Christophe was ill at ease in the company of the two women. Their
friendship, their strange conversations, their freedom of manner, the crude
way in which Myrrha especially viewed and spoke of things—(not so much in
his presence, however, as when he was not there, but Ada used to repeat her
sayings to him)—their indiscreet and impertinent curiosity, which was
forever turned upon subjects that were silly or basely sensual, the whole
equivocal and rather animal atmosphere oppressed him terribly, though it
interested him: for he knew nothing like it. He was at sea in the
conversations of the two little beasts, who talked of dress, and made silly
jokes, and laughed in an inept way with their eyes shining with delight
when they were off on the track of some spicy story. He was more at ease
when Myrrha left them. When the two women were together it was like being
in a foreign country without knowing the language. It was impossible to
make himself understood: they did not even listen: they poked fun at the
foreigner.
When he was alone with Ada they went on speaking different languages: but
at least they did make some attempt to understand each other. To tell the
truth, the more he understood her, the less he understood her. She was the
first woman he had known. For if poor Sabine was a woman he had known, he
had known nothing of her: she had always remained for him a phantom of his
heart. Ada took upon herself to make him make up for lost time. In his turn
he tried to solve the riddle of woman; an enigma which perhaps is no enigma
except for those who seek some meaning in it.
Ada was without intelligence: that was the least of her faults. Christophe
would have commended her for it, if she had approved it herself. But
although she was occupied only with stupidities, she claimed to have some
knowledge of the things of the spirit: and she judged everything with
complete assurance. She would talk about music, and explain to Christophe
things which he knew perfectly, and would pronounce absolute judgment and
sentence. It was useless to try to convince her she had pretensions and
susceptibilities in everything; she gave herself airs, she was obstinate,
vain: she would not—she could not understand anything. Why would she not
accept that she could understand nothing? He loved her so much better when
she was content with being just what she was, simply, with her own
qualities and failings, instead of trying to impose on others and herself!
In fact, she was little concerned with thought.

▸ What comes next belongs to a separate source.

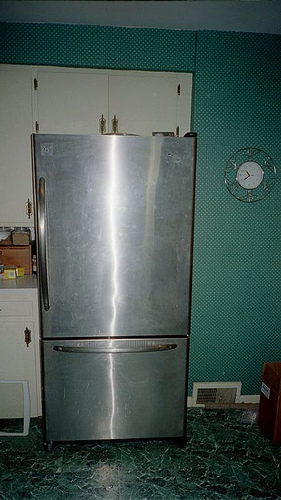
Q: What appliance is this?
A: A refrigerator.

She was concerned with
eating, drinking, singing, dancing, crying, laughing, sleeping: she wanted
to be happy: and that would have been all right if she had succeeded. But
although she had every gift for it: she was greedy, lazy, sensual, and
frankly egoistic in a way that revolted and amused Christophe: although she
had almost all the vices which make life pleasant for their fortunate
possessor, if not for their friends—(and even then does not a happy face,
at least if it be pretty, shed happiness on all those who come near
it?)—in spite of so many reasons for being satisfied with life and herself
Ada was not even clever enough for that. The pretty, robust girl, fresh,
hearty, healthy-looking, endowed with abundant spirits and fierce
appetites, was anxious about her health. She bemoaned her weakness, while
she ate enough for four. She was always sorry for herself: she could not
drag herself along, she could not breathe, she had a headache, feet-ache,
her eyes ached, her stomach ached, her soul ached. She was afraid of
everything, and madly superstitious, and saw omens everywhere: at meals the
crossing of knives and forks, the number of the guests, the upsetting of a
salt-cellar: then there must be a whole ritual to turn aside misfortune.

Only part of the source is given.